Quand les missions spatiales participent à la recherche odontologique…

Les missions spatiales habitées ont vocation à se multiplier. De grands projets devraient ainsi voir le jour (notamment vers Mars !) mais soulèvent de nouvelles contraintes principalement d’ordre médical. Si le corps des astronautes est soumis à l’absence de gravité, qu’en est-il de la sphère bucco-dentaire ? Quelle sera la place de l’odontologie au cours de ces vols spatiaux ?

Depuis les premiers pas sur la Lune en 1969, en passant par l’essor des stations spatiales et jusqu’aux projets pharaoniques à destination de Mars, la conquête spatiale ne cesse d’évoluer. Si cet allongement des durées des missions est une réussite humaine, scientifique et technologique, il soulève néanmoins certaines questions concernant le risque accru de survenue de pathologies générales et dentaires, qui pourraient perturber la bonne marche de la mission en diminuant la performance de l’équipage.
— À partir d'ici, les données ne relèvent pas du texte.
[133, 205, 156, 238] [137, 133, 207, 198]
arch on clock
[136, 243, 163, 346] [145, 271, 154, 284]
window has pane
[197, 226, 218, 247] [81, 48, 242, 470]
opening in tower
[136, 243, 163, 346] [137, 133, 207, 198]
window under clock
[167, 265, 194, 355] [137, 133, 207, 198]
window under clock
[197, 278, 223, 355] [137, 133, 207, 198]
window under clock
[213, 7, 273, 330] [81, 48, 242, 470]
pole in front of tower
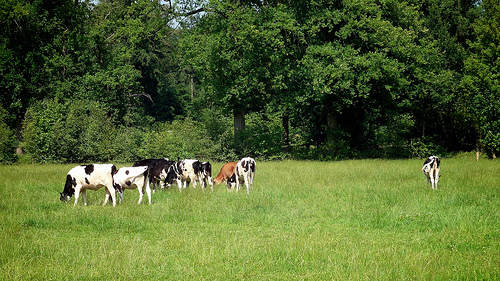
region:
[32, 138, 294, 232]
the cows are eating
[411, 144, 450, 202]
a black and white cow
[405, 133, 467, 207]
a black and white cow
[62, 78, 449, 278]
cows in a field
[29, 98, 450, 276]
cows in a grass field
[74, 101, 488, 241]
cows in a green grass field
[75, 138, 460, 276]
a field with cows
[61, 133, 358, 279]
a green grass field with cows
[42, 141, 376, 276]
a grass field with cows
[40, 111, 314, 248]
cows that are eating grass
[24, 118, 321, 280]
cows eating green grass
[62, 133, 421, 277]
a feild of green grass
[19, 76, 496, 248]
cows walking on the grass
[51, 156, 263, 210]
group of grazing cows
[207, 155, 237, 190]
single brown cow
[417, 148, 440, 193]
black and white cow by itself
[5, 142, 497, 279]
grassy green cow pasture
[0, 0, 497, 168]
dense green forested area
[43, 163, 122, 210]
black and white cow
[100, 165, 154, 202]
black and white cow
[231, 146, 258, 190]
black and white cow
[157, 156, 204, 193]
black and white cow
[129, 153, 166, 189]
black and white cow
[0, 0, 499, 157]
Tall trees in the background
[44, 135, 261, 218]
A group of cows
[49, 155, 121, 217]
A side view of a cow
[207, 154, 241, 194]
A brown cow in the background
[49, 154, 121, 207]
Cow is eating grass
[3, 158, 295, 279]
Cows are standing on grass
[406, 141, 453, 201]
Cow is standing alone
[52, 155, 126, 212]
Cow in the foreground is black and white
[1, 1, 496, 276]
Photo was taken in the daytime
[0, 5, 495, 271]
Photo was taken outdoors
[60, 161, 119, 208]
a black and white cow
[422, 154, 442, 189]
a black and white cow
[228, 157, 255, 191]
a black and white cow eating grass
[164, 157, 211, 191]
a cow eating grass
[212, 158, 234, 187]
a brown cow eating grass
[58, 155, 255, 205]
six cows eating grass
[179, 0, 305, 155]
a big leafy tree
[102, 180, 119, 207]
a cow's rear legs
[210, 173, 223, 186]
a brown cow's head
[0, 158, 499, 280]
a grassy field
Des mesures préventives sont déjà mises en place notamment à travers des critères dentaires drastiques de sélection des astronautes et leur sensibilisation à l’importance de l’hygiène buccodentaire. Malgré tout, le risque zéro n’existant pas, la dentisterie aérospatiale permet aujourd’hui de former certains astronautes à la réalisation de gestes techniques dentaires simples grâce des équipements adaptés à la microgravité.

Des kits de salive envoyés dans l’espace
Comment pourrait se dérouler concrètement la gestion d’un incident bucco-dentaire lors d’un voyage vers Mars ? Des scientifiques américains vont tenter d’apporter des réponses à cette question grâce à une première expérience bucco-dentaire lancée début juin dans l’espace. Ce projet, parrainé par le laboratoire national américain de la station spatiale internationale et mené en collaboration avec la NASA et Colgate-Palmolive, a pour but de « déterminer comment l’apesanteur pourrait affecter la croissance et la réponse des bactéries buccales aux agents de traitements » existant sur Terre. Et ainsi mettre au point de nouveaux traitements, qui pourraient également fonctionner dans l’espace. Pour cette expérience, les ingénieurs de l’université du Nevada à Las Vegas ont créé de nouveaux dispositifs de pompe microfluidique imprimés en 3D qui fonctionnent automatiquement. Le 3 juin, ces dispositifs ont été envoyés à la station spatiale ISS dans 25 kits contenant la salive et les bactéries buccales de 30 patients de la clinique dentaire de l’université. Dans l’espace, les astronautes ont alors cultivé les bactéries buccales sur des microplaquettes d’hydroxyapatite de 5 mm dans des dispositifs de pompage à 37 °C. Soit la température typique du corps humain. Des appareils ont distribué en continu les nutriments liquides responsables de la croissance bactérienne.

Mesurer les effets de la microgravité sur les bactéries
« Il existe de nombreux produits d’hygiène bucco-dentaire formidables. Mais si vous pensez aux voyages spatiaux à long terme, il n’y a aucune garantie que les méthodes terrestres fonctionneront en apesanteur », a déclaré dans un communiqué de presse le professeur Jeffrey Ebersole, collaborateur du projet. « Cette expérience permet de repousser les limites de la compréhension de la manière dont on traite la santé bucco-dentaire – à la fois le maintien de soins bucco-dentaires de qualité et le traitement des maladies – dans l’espace ». Après une période de 2 mois, les chercheurs ont pu examiner les effets de l’environnement de microgravité sur les bactéries buccales et l’efficacité des agents antibactériens, présents dans les produits de santé buccale Colgate-Palmolive, dans les produits contre la métabolisation des nutriments et la formation de biofilms qui pourraient détruire les tissus gingivaux et l’émail des dents. Les données provenant des bactéries cultivées à bord de la station spatiale, ont ensuite été comparées aux données extraites sur la base de bactéries similaires cultivées sur Terre. Les résultats ne sont pas encore communiqués.

À terme, le but est d’essayer de mettre au point de nouveaux moyens pour lutter contre les maladies bucco-dentaires.